*Consigna*: Copia sin cambios el fragmento del texto sobre Juan Manuel Fangio que va desde "Supo estar a" hasta "cargado de títulos.".

Se puede ser sabio sin más erudición que la observación, el descubrimiento de las enseñanzas escondidas en las cosas simples, hasta en lo cotidiano. La escuela es la naturaleza, la calle. Los maestros, la gente. Así aprendió a manejar autos, mirando a los mayores, sentándose cerca del chofer del ómnibus para copiar los movimientos al pasar los cambios, que luego repasaba en su cama con los ojos cerrados. Así descifró el oficio de mecánico, escuchando motores que, como decía, debían ser “una sinfonía”. En los caminos de barro sintió el auto en el asiento, cómo se deslizaba, y desarrolló la sensibilidad que más tarde trasladó a las pistas.
El cuarto hijo de Loreto y Herminia, un matrimonio de italianos radicados en Balcarce, nació el 24 de junio de 1911. Lo llamaron Juan Manuel: el primer nombre porque llegó el día de San Juan, el segundo, por la admiración de su padre al rey de Italia. A los 12 años ya trabajaba en un taller. La otra pasión adolescente fue el fútbol, que le dio un apodo que llevó al mundo: Chueco. Fue destacado insider derecho en Leandro Alem de Balcarce.
Con un taxi que le prestó un amigo y él transformó en auto de carrera, debutó como corredor cerca de casa, en Benito Juárez, el 24 de octubre de 1936. Se anotó con un seudónimo, Rivadavia, el nuevo nombre de su antiguo club, para escapar al control paterno. En marzo del año siguiente hizo estreno en Turismo Carretera con su nombre verdadero: Juan Manuel Fangio. Europa no entraba ni en los sueños cuando el Chueco surcó caminos polvorientos con su Chevrolet y ganó los títulos de 1940 y 1941. Puso los cimientos del duelo de marcas más emblemático: Ford-Chevrolet. El Ovalo estaba representado por dos hermanos porteños: Juan y Oscar Gálvez.
Su campaña pudo haber terminado en aquella aventura extraordinaria: la Vuelta a la América del Sur, conocida como Buenos Aires-Caracas, en 1948. El Chueco se salió del camino en la etapa de Lima a la zona montañosa peruana de Tumbes, volcó y murió su acompañante: Daniel Urrutia. Pensó en dejar de correr, pero siguió. Fangio creía que cada uno tenía el destino marcado.
Supo estar a tiempo en el lugar adecuado, como más tarde reconoció tantas veces. “¿Cuántos habrá como uno, que simplemente no tuvieron oportunidad porque llegaron tarde o no estuvieron?”, se preguntaba ya cargado de títulos.
Se destacó al enfrentar mano a mano a los europeos en las carreras que precedieron al Campeonato Mundial y en 1949 encabezó la delegación argentina que impulsó el Automóvil Club y apoyó el gobierno de la época para ir a correr a Europa con la ilusión de “ganar una carrera…”

*Datos proporcionados*:
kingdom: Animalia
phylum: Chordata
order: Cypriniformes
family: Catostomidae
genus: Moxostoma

*Respuesta*:
Supo estar a tiempo en el lugar adecuado, como más tarde reconoció tantas veces. “¿Cuántos habrá como uno, que simplemente no tuvieron oportunidad porque llegaron tarde o no estuvieron?”, se preguntaba ya cargado de títulos.